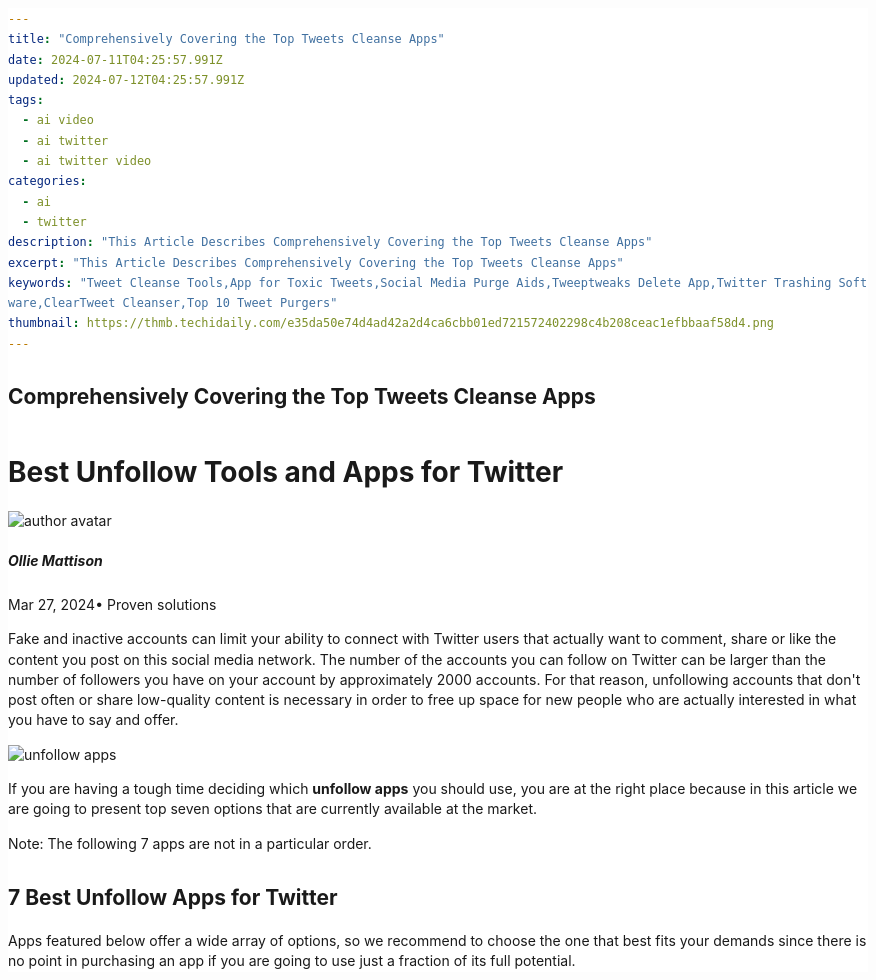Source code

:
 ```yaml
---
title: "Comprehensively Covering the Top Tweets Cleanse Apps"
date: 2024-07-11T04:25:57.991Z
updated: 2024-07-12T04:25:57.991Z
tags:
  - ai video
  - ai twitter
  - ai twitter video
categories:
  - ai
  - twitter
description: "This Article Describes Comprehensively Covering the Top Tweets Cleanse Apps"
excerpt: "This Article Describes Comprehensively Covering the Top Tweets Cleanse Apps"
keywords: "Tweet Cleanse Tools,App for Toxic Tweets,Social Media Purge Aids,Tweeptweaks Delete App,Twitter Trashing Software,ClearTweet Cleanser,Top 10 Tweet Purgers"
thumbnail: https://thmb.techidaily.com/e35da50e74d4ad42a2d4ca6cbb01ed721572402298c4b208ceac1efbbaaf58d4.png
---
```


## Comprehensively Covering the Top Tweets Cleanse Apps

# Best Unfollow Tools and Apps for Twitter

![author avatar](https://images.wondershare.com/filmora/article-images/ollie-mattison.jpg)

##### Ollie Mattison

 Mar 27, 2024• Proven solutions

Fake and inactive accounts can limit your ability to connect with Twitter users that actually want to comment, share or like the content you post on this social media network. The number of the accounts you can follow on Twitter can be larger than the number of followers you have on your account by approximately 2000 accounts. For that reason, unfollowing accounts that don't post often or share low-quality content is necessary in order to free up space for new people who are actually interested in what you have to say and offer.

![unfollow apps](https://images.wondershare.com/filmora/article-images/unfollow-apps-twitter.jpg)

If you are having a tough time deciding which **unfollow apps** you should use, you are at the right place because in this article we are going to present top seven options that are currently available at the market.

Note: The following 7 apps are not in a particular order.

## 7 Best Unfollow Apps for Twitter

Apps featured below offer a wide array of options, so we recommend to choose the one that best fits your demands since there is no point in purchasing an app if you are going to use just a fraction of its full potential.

_____

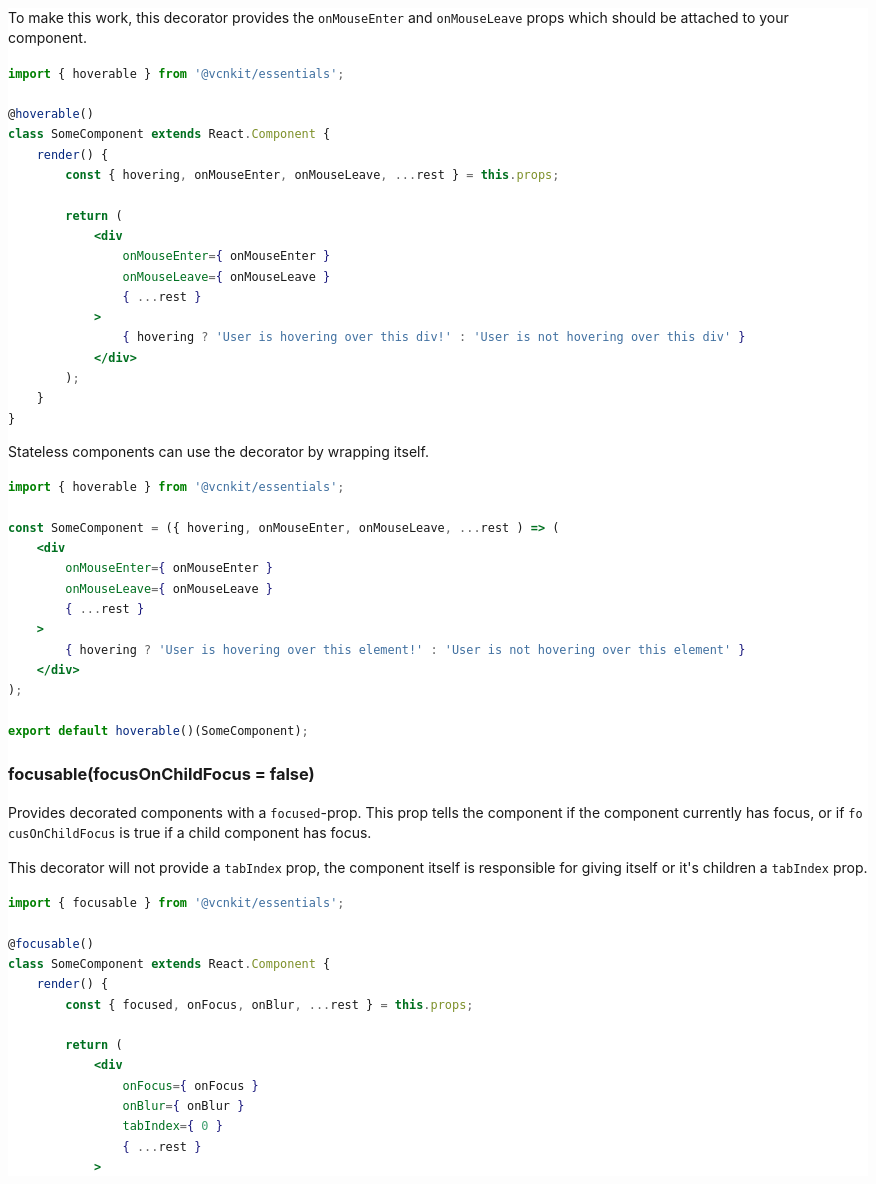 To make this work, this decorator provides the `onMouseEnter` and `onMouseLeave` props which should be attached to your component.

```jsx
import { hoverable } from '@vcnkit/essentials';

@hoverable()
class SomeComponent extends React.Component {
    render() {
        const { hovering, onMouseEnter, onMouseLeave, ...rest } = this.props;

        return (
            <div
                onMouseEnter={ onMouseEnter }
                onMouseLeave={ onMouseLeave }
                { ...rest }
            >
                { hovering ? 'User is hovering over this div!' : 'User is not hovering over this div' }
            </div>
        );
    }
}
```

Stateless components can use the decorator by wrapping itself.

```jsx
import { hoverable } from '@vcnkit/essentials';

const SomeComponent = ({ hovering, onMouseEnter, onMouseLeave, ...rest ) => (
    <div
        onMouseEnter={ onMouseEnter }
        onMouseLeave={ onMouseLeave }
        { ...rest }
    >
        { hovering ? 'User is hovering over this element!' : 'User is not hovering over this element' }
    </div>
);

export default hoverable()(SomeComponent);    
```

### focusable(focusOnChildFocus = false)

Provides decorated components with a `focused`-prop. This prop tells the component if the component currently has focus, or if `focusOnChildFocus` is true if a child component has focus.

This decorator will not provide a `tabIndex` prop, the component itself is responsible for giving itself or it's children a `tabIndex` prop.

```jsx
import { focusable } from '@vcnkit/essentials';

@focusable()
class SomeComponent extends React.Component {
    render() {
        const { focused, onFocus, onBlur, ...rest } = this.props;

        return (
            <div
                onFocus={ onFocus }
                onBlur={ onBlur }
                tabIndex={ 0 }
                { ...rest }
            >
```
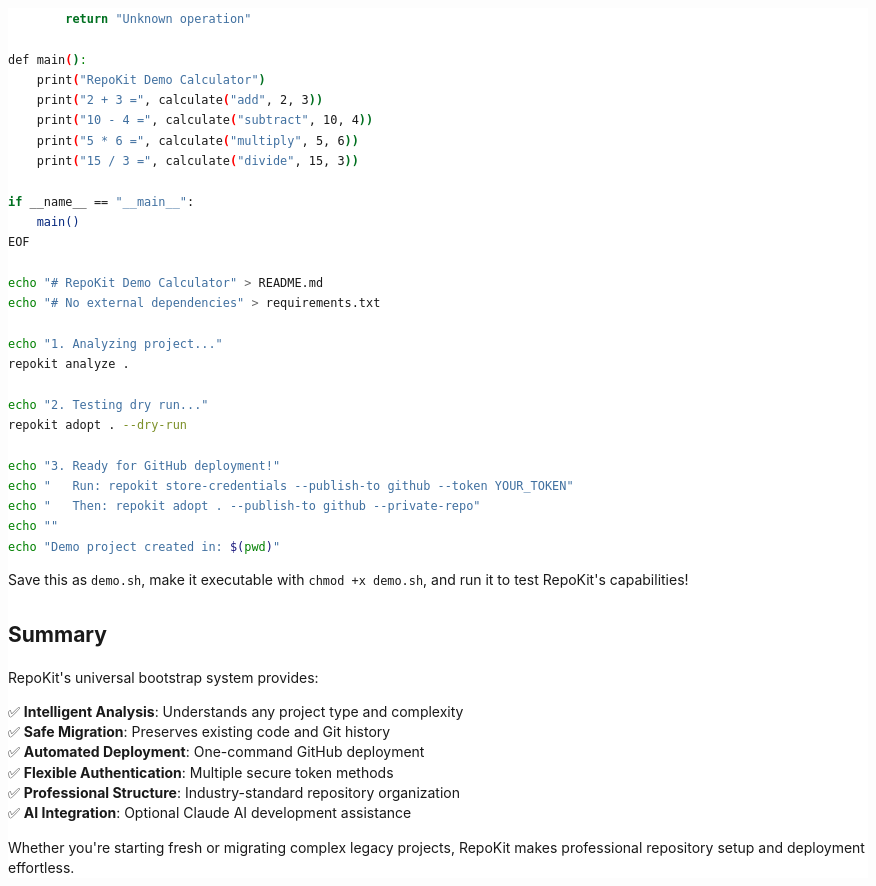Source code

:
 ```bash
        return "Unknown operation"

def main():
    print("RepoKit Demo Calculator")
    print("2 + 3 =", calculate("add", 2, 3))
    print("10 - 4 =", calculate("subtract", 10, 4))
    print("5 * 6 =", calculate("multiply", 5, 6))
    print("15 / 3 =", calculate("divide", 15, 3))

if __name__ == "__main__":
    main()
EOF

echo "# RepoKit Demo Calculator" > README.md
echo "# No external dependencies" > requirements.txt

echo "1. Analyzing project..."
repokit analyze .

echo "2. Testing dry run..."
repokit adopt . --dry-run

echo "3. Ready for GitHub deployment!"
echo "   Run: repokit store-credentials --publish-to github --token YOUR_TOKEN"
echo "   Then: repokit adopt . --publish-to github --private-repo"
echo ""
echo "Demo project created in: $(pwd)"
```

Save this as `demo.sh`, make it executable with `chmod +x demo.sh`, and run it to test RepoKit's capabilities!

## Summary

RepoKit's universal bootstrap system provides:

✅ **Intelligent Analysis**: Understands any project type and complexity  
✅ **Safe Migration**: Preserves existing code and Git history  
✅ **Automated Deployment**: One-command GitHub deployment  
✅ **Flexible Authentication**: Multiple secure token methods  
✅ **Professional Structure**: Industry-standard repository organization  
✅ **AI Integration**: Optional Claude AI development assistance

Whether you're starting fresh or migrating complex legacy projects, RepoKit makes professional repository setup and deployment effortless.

_____

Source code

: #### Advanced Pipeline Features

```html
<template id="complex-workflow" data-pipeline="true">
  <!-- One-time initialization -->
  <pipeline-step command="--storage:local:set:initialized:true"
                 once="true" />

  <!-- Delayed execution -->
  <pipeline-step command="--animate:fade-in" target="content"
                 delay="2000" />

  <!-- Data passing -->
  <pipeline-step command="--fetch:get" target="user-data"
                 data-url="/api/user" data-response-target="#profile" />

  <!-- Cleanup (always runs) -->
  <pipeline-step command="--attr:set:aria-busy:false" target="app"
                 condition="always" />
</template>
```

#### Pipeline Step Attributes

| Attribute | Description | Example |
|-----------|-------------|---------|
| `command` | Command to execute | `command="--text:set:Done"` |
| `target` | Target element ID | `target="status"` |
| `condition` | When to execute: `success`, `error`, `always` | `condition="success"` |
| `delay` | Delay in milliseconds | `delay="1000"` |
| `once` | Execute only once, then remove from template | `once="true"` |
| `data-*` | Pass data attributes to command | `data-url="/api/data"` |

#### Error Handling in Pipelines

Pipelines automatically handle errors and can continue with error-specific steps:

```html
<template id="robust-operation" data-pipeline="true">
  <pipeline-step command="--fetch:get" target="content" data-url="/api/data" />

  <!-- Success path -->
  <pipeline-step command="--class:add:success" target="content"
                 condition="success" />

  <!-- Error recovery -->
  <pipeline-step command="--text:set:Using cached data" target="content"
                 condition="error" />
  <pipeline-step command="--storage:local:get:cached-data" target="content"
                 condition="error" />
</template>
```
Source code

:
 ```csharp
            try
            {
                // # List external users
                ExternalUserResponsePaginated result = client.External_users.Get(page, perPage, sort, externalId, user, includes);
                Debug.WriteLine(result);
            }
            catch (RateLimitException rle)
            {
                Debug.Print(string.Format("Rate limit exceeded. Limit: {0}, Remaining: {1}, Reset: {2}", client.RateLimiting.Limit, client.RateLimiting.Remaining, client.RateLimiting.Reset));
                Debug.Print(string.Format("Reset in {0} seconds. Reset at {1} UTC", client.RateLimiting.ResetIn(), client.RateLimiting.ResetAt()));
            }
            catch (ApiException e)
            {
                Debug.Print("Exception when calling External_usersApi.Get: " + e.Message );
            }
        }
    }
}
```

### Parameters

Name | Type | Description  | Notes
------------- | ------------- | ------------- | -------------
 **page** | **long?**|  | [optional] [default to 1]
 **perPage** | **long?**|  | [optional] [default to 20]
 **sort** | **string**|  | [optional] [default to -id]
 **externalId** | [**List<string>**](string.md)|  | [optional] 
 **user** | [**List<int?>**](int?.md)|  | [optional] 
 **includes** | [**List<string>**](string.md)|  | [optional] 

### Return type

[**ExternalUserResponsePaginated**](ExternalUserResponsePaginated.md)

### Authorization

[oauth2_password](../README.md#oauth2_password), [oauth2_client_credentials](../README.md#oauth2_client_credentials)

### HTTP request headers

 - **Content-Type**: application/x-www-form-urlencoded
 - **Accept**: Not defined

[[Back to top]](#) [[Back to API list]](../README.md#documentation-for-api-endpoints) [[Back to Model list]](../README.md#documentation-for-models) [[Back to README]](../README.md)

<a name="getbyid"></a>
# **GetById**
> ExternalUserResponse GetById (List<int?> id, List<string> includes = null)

_____

Copy all lines from the data above that contain the word "Debug".

                Debug.WriteLine(result);
                Debug.Print(string.Format("Rate limit exceeded. Limit: {0}, Remaining: {1}, Reset: {2}", client.RateLimiting.Limit, client.RateLimiting.Remaining, client.RateLimiting.Reset));
                Debug.Print(string.Format("Reset in {0} seconds. Reset at {1} UTC", client.RateLimiting.ResetIn(), client.RateLimiting.ResetAt()));
                Debug.Print("Exception when calling External_usersApi.Get: " + e.Message );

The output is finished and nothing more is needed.